Find the line below with "cy_px: -920" and the line with "f_number: 2.4". Output exactly those lines and everything between them, leaving out the pictures.

[Start of section]

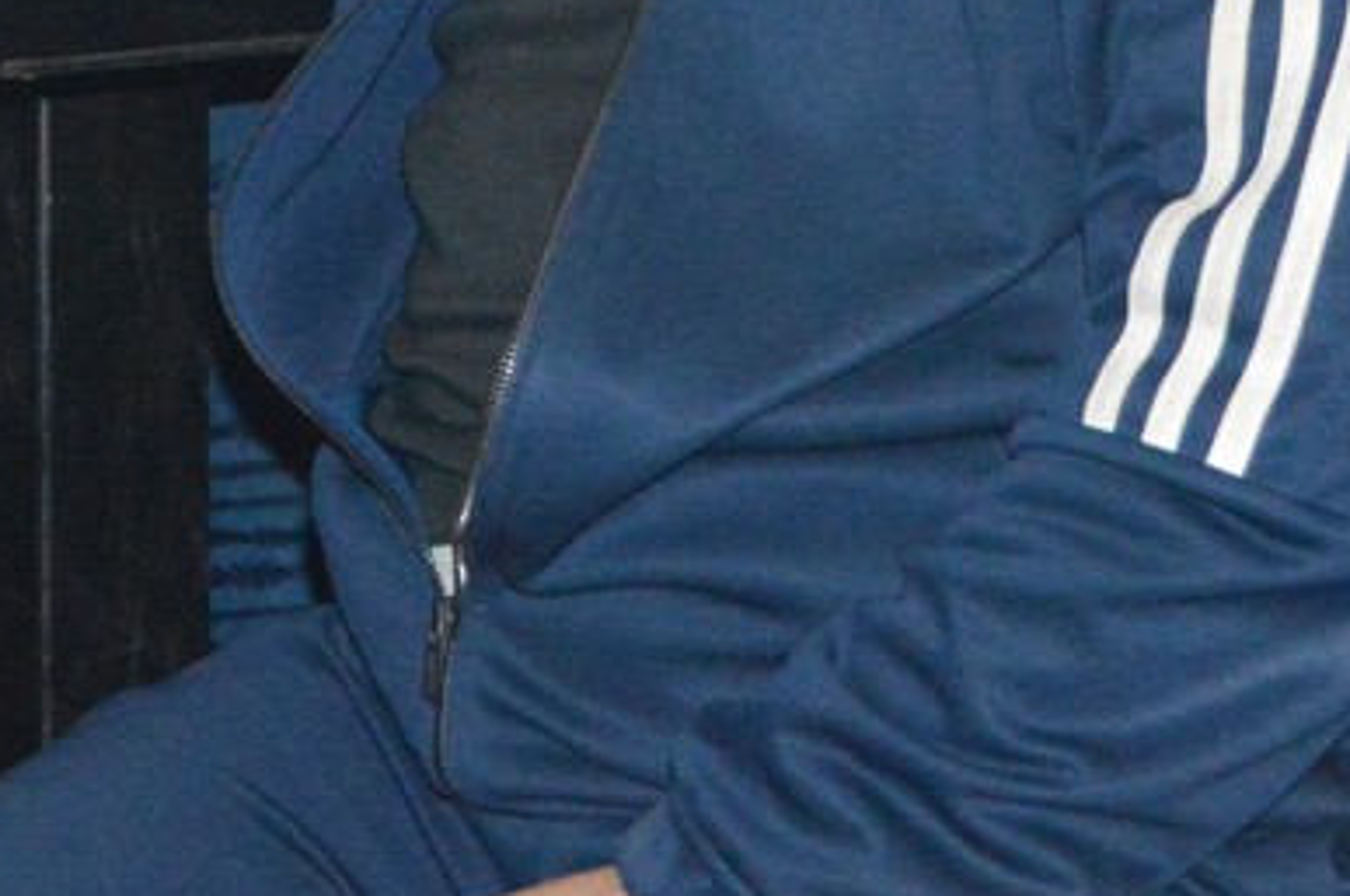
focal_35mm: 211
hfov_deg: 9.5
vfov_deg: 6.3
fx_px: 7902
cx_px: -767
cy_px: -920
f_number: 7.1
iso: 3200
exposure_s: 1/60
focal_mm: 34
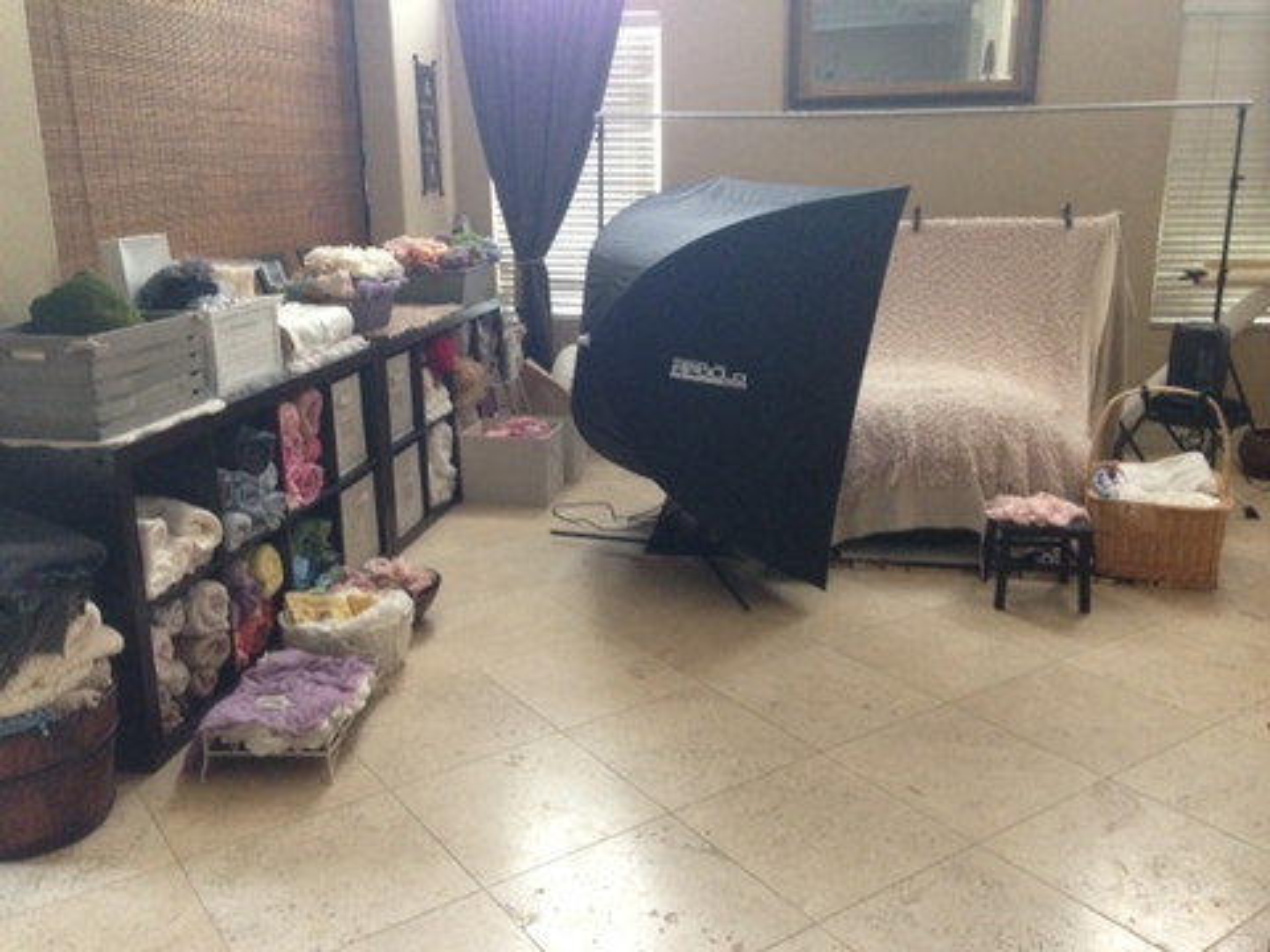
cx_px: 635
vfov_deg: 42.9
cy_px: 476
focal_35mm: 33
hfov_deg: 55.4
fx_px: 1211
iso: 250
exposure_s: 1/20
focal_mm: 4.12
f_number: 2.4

[End of section]
[Start of section]

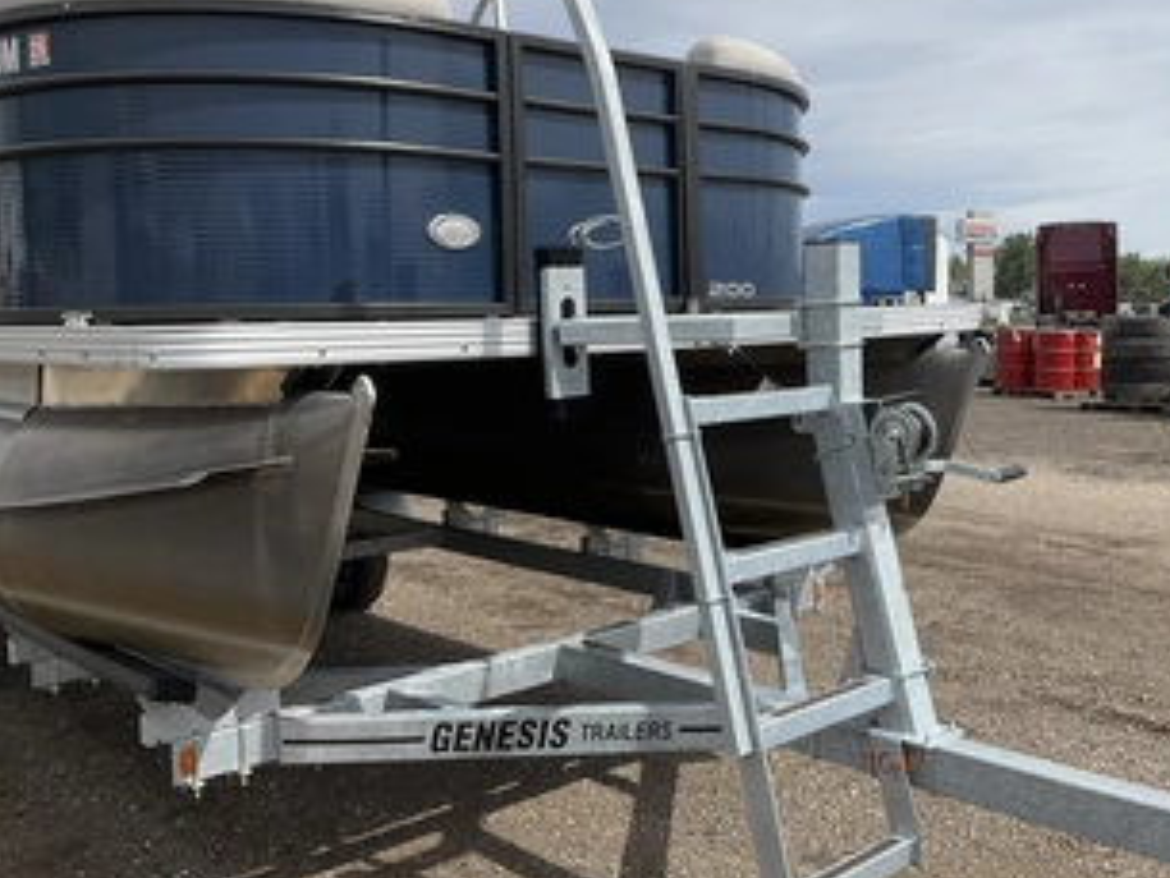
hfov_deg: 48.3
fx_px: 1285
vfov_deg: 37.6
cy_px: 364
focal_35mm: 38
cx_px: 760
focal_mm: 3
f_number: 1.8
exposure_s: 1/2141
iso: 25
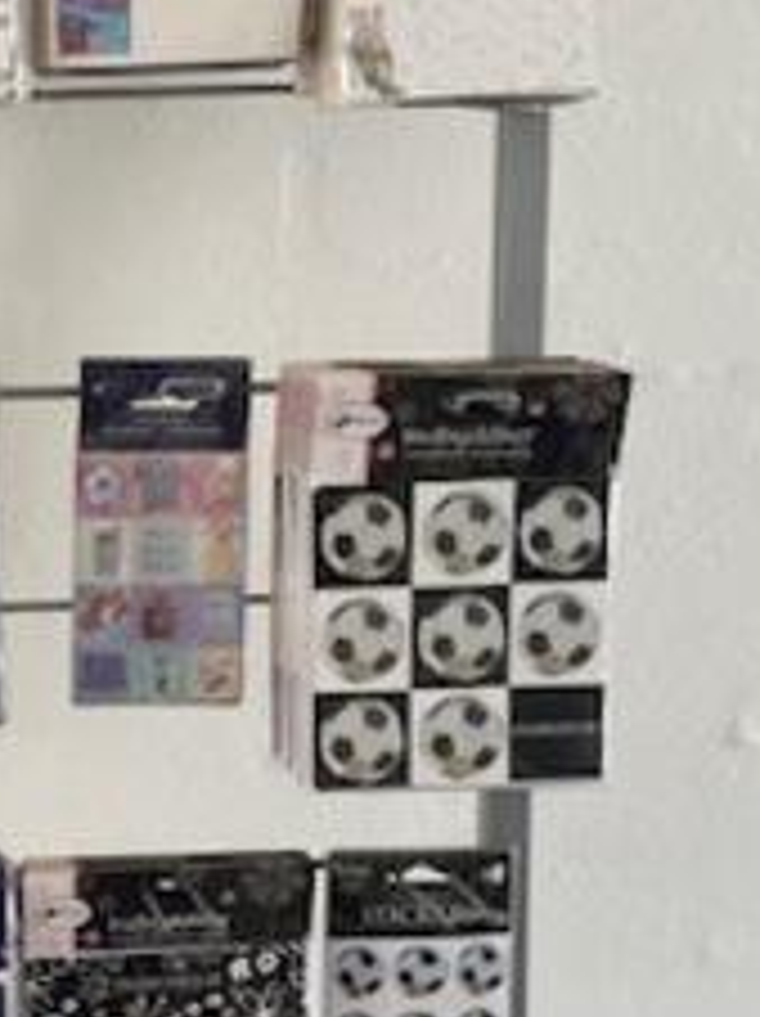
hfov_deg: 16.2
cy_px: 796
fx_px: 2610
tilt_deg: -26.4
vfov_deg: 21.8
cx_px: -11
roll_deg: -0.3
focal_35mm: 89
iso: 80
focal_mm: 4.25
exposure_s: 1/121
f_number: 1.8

[End of section]
[Start of section]

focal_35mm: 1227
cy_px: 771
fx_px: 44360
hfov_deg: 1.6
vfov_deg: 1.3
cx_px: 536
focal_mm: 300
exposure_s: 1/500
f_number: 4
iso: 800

[End of section]

→ YOUR SOLUTION:
cy_px: -920
f_number: 7.1
iso: 3200
exposure_s: 1/60
focal_mm: 34
cx_px: 635
vfov_deg: 42.9
cy_px: 476
focal_35mm: 33
hfov_deg: 55.4
fx_px: 1211
iso: 250
exposure_s: 1/20
focal_mm: 4.12
f_number: 2.4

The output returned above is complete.